[Saved entries]
Content starts

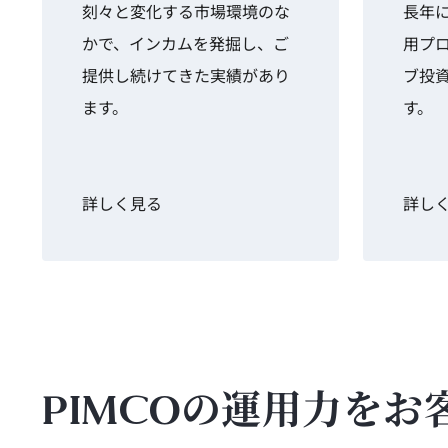
刻々と変化する市場環境のな
長年
かで、インカムを発掘し、ご
用プ
提供し続けてきた実績があり
ブ投
ます。
す。
詳しく見る
詳し
PIMCOの運用力を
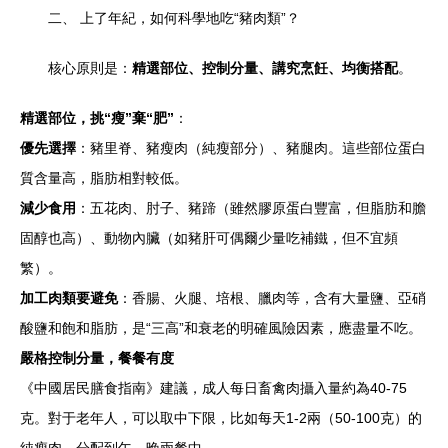
二、 上了年紀，如何科學地吃“豬肉類”？
核心原則是：
精選部位、控制分量、講究烹飪、均衡搭配
。
精選部位，挑“瘦”棄“肥”
：
優先選擇
：豬里脊、豬瘦肉（純瘦部分）、豬腿肉。這些部位蛋白
質含量高，脂肪相對較低。
減少食用
：五花肉、肘子、豬蹄（雖然膠原蛋白豐富，但脂肪和膽
固醇也高）、動物內臟（如豬肝可偶爾少量吃補鐵，但不宜頻
繁）。
加工肉類要避免
：香腸、火腿、培根、臘肉等，含有大量鹽、亞硝
酸鹽和飽和脂肪，是“三高”和衰老的明確風險因素，應盡量不吃。
嚴格控制分量，餐餐有度
《中國居民膳食指南》建議，成人每日畜禽肉攝入量約為40-75
克。對于老年人，可以取中下限，比如每天1-2兩（50-100克）的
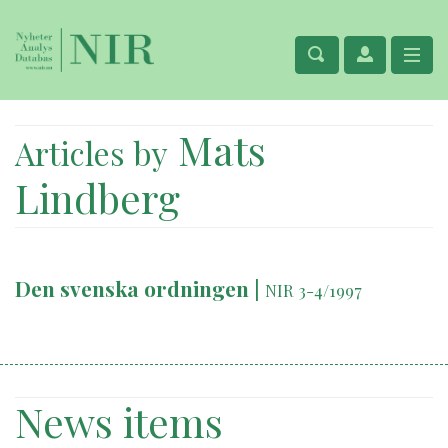
Mats
Articles by
Lindberg
Den svenska ordningen
|
NIR 3-4/1997
News items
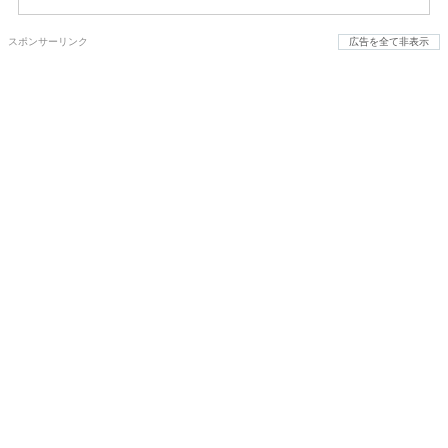
スポンサーリンク
広告を全て非表示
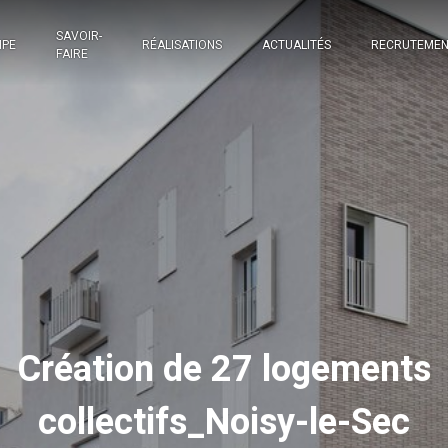
SAVOIR-
IPE
RÉALISATIONS
ACTUALITÉS
RECRUTEME
FAIRE
Création de 27 logements
collectifs_Noisy-le-Sec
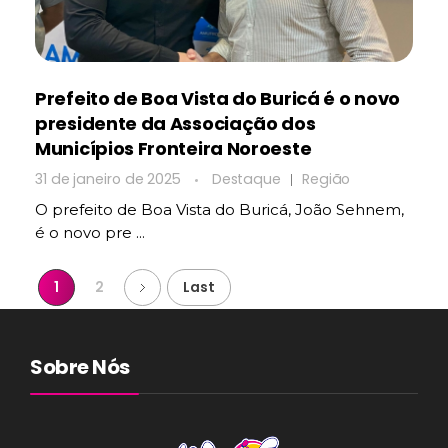
Prefeito de Boa Vista do Buricá é o novo
presidente da Associação dos
Municípios Fronteira Noroeste
31 de janeiro de 2025
Destaque
Região
O prefeito de Boa Vista do Buricá, João Sehnem,
é o novo pre ...
1
2
Last
Sobre Nós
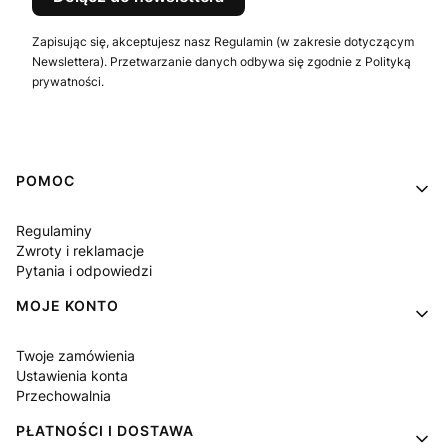
Zapisując się, akceptujesz nasz Regulamin (w zakresie dotyczącym
Newslettera). Przetwarzanie danych odbywa się zgodnie z Polityką
prywatności.
Linki w stopce
POMOC
Regulaminy
Zwroty i reklamacje
Pytania i odpowiedzi
MOJE KONTO
Twoje zamówienia
Ustawienia konta
Przechowalnia
PŁATNOŚCI I DOSTAWA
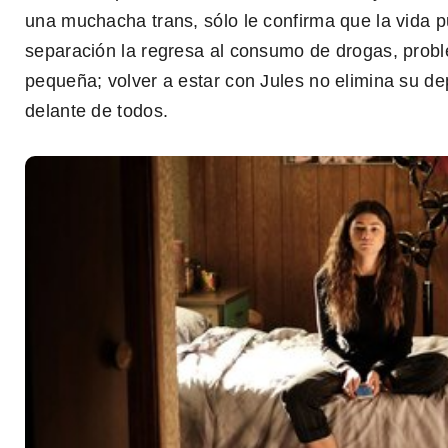
una muchacha trans, sólo le confirma que la vida 
separación la regresa al consumo de drogas, prob
pequeña; volver a estar con Jules no elimina su de
delante de todos.
0
seconds
of
2
minutes,
30
seconds
Volume
0%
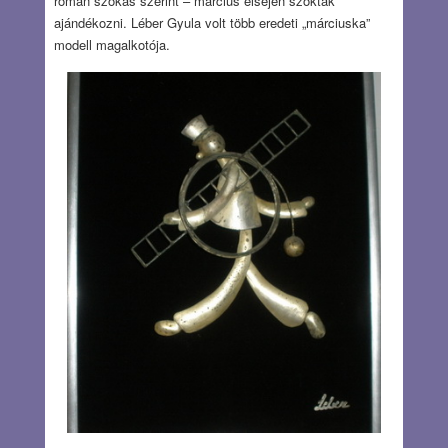
román szokás szerint – március elsején szoktak
ajándékozni. Léber Gyula volt több eredeti „márciuska”
modell magalkotója.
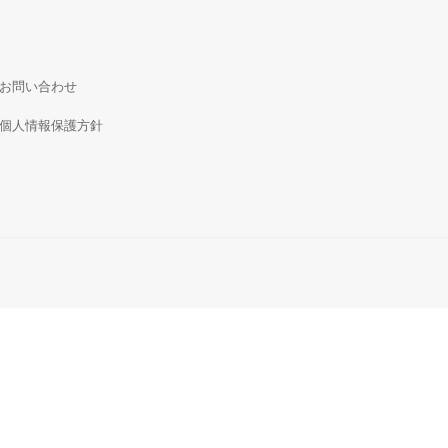
お問い合わせ
個人情報保護方針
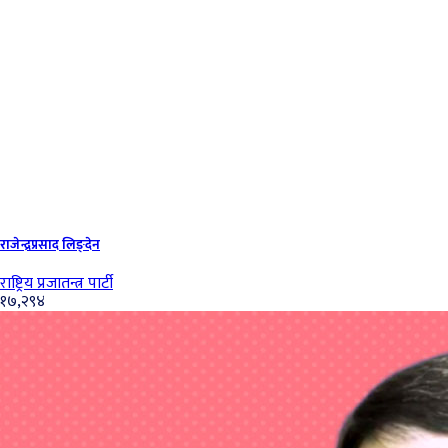
राजेन्द्रप्रसाद लिङ्देन
राष्ट्रिय प्रजातन्त्र पार्टी
१७,२९४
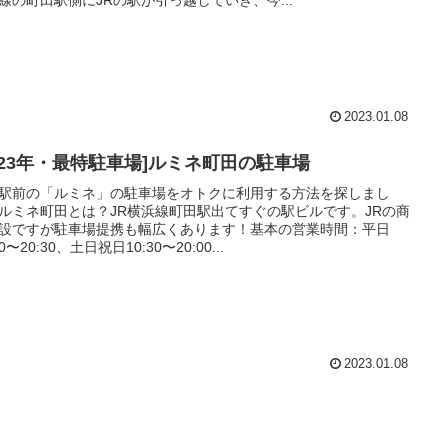
2023.01.08
2023年・最特駐車場]ルミネ町田の駐車場
駅前の「ルミネ」の駐車場をオトクに利用する方法を探しまし
ルミネ町田とは？JR横浜線町田駅出てすぐの駅ビルです。JRの商
設ですが駐車場提携も幅広くあります！基本の営業時間：平日
00〜20:30、土日祝日10:30〜20:00...
2023.01.08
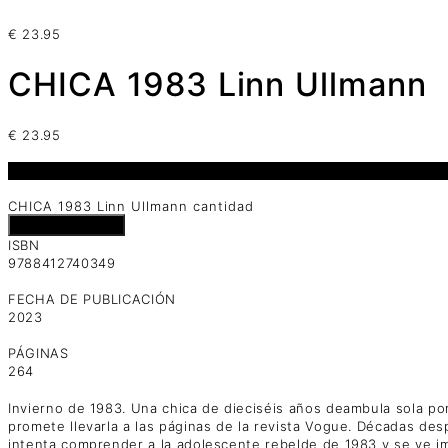
€
23.95
CHICA 1983 Linn Ullmann
€
23.95
1 disponibles
CHICA 1983 Linn Ullmann cantidad
Añadir al carrito
ISBN
9788412740349
FECHA DE PUBLICACIÓN
2023
PÁGINAS
264
Invierno de 1983. Una chica de dieciséis años deambula sola por
promete llevarla a las páginas de la revista Vogue. Décadas de
intenta comprender a la adolescente rebelde de 1983 y se ve imp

Content ends

* _Work task_: Start at the top of the entries and repeat each line exactly, ending at the line that contains "NIR 3-4/1997". Pictures are not part of the copy.

* _Response to this task_:
刻々と変化する市場環境のな
長年
かで、インカムを発掘し、ご
用プ
提供し続けてきた実績があり
ブ投
ます。
す。
詳しく見る
詳し
PIMCOの運用力を
二、 上了年紀，如何科學地吃“豬肉類”？
核心原則是：
精選部位、控制分量、講究烹飪、均衡搭配
。
精選部位，挑“瘦”棄“肥”
：
優先選擇
：豬里脊、豬瘦肉（純瘦部分）、豬腿肉。這些部位蛋白
質含量高，脂肪相對較低。
減少食用
：五花肉、肘子、豬蹄（雖然膠原蛋白豐富，但脂肪和膽
固醇也高）、動物內臟（如豬肝可偶爾少量吃補鐵，但不宜頻
繁）。
加工肉類要避免
：香腸、火腿、培根、臘肉等，含有大量鹽、亞硝
酸鹽和飽和脂肪，是“三高”和衰老的明確風險因素，應盡量不吃。
嚴格控制分量，餐餐有度
《中國居民膳食指南》建議，成人每日畜禽肉攝入量約為40-75
克。對于老年人，可以取中下限，比如每天1-2兩（50-100克）的
Mats
Articles by
Lindberg
Den svenska ordningen
|
NIR 3-4/1997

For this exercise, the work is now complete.